*** Opening of Material provided ***

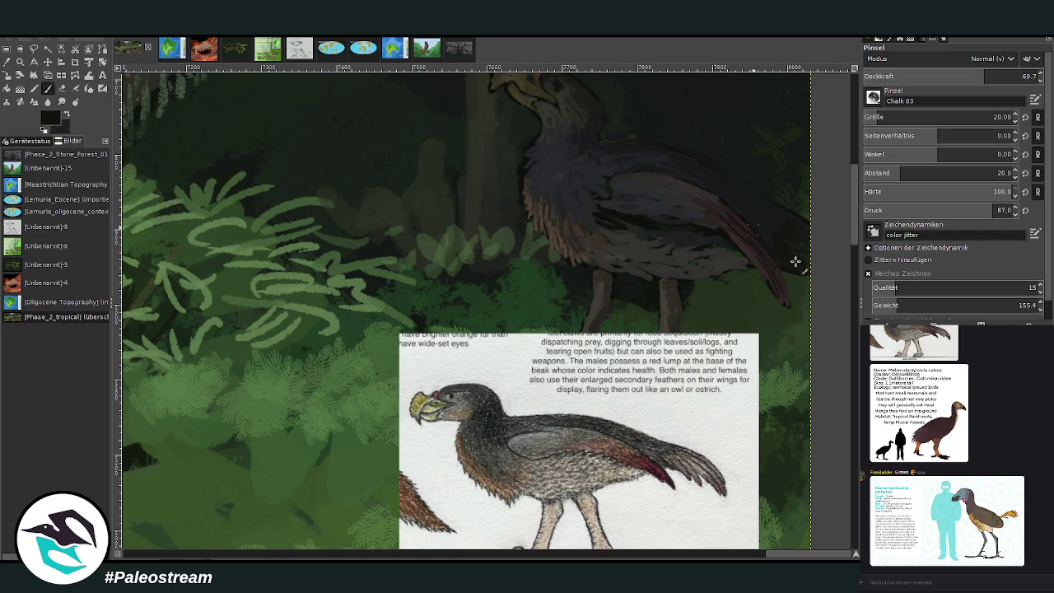
scroll(829, 201, up, 3)
scroll(749, 143, up, 1)
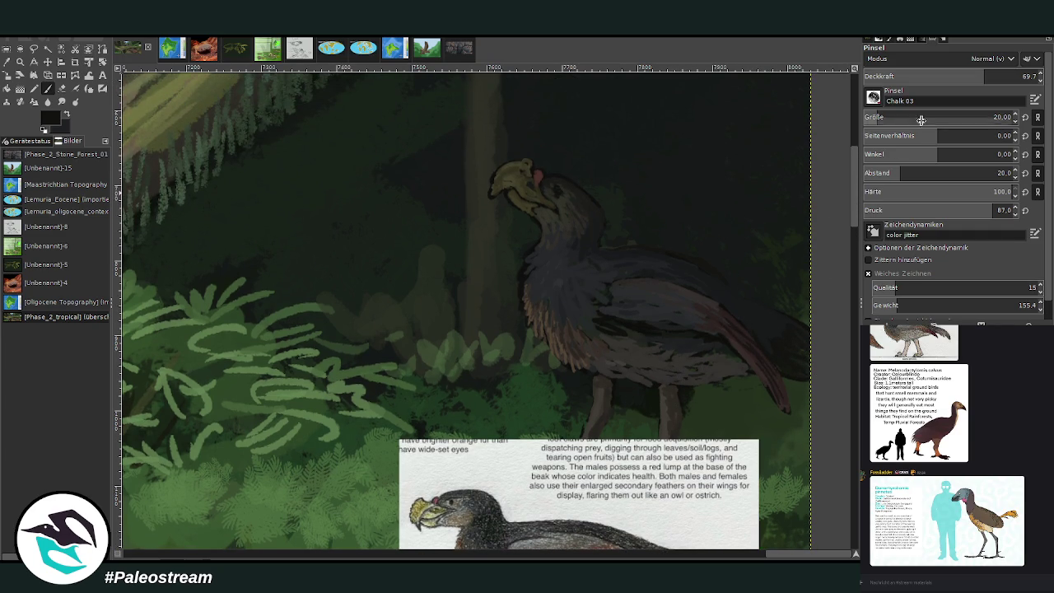
click(939, 72)
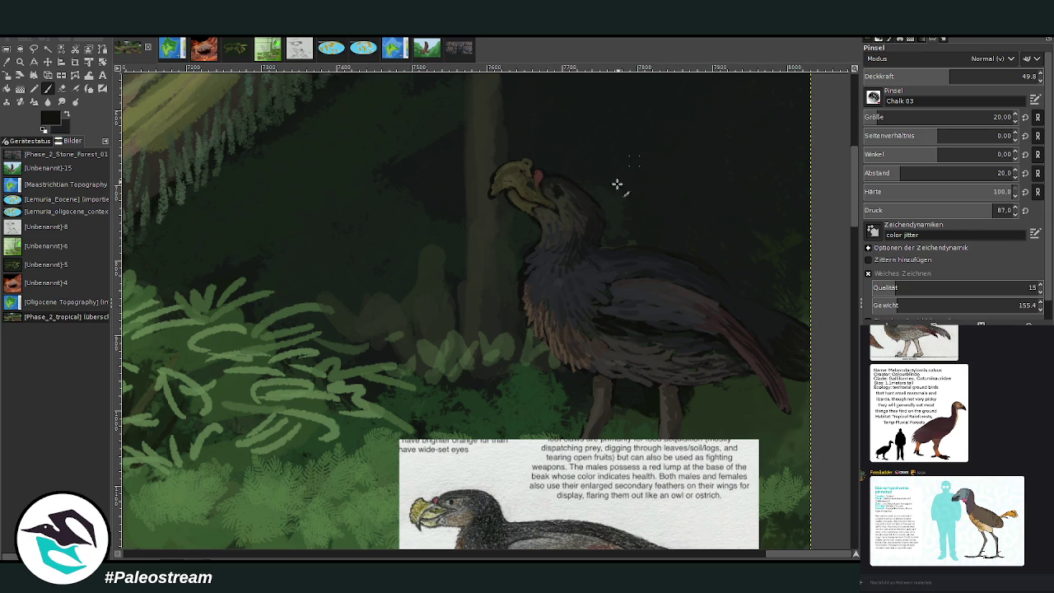
drag(950, 76, 1024, 75)
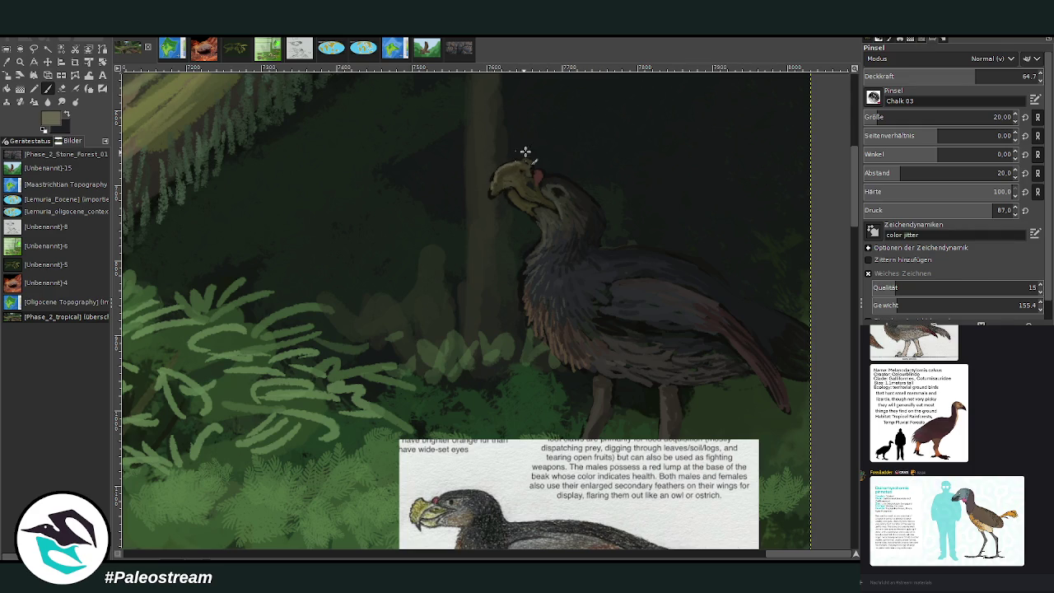
drag(518, 161, 532, 167)
Repaint crest and beak in darker olive from the plumage, with opacity 60.9 then 42.6
scroll(886, 76, up, 5)
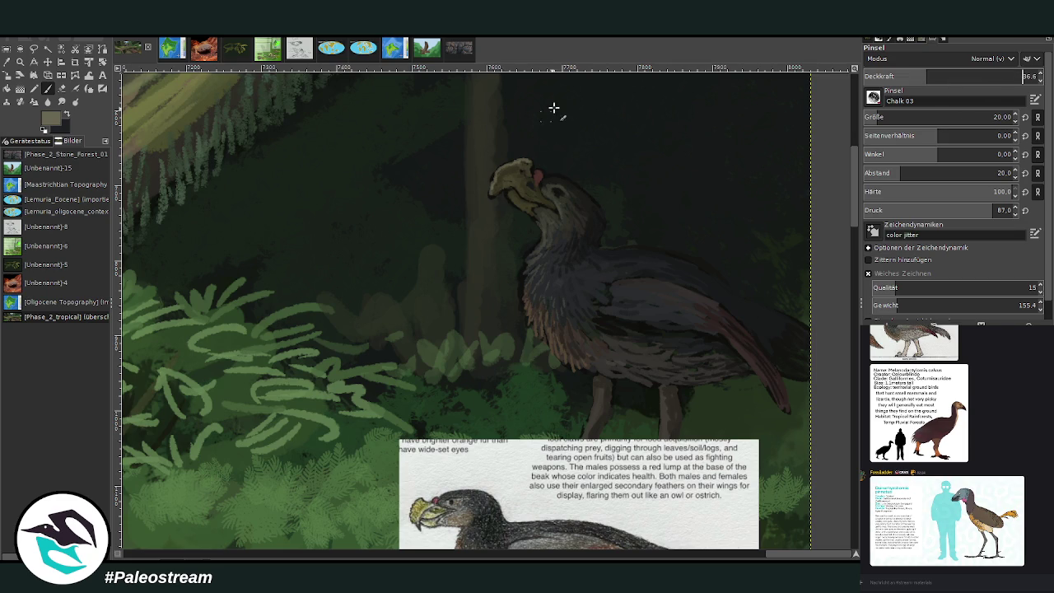
drag(513, 176, 520, 180)
ctrl+click(551, 203)
click(959, 72)
drag(958, 71, 968, 72)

*** Close of Material provided ***

__Task instructions__
Produce a word-for-word copy of the records, omitting all images.

__Output of the task__
scroll(829, 201, up, 3)
scroll(749, 143, up, 1)
click(939, 72)
drag(950, 76, 1024, 75)
drag(518, 161, 532, 167)
Repaint crest and beak in darker olive from the plumage, with opacity 60.9 then 42.6
scroll(886, 76, up, 5)
drag(513, 176, 520, 180)
ctrl+click(551, 203)
click(959, 72)
drag(958, 71, 968, 72)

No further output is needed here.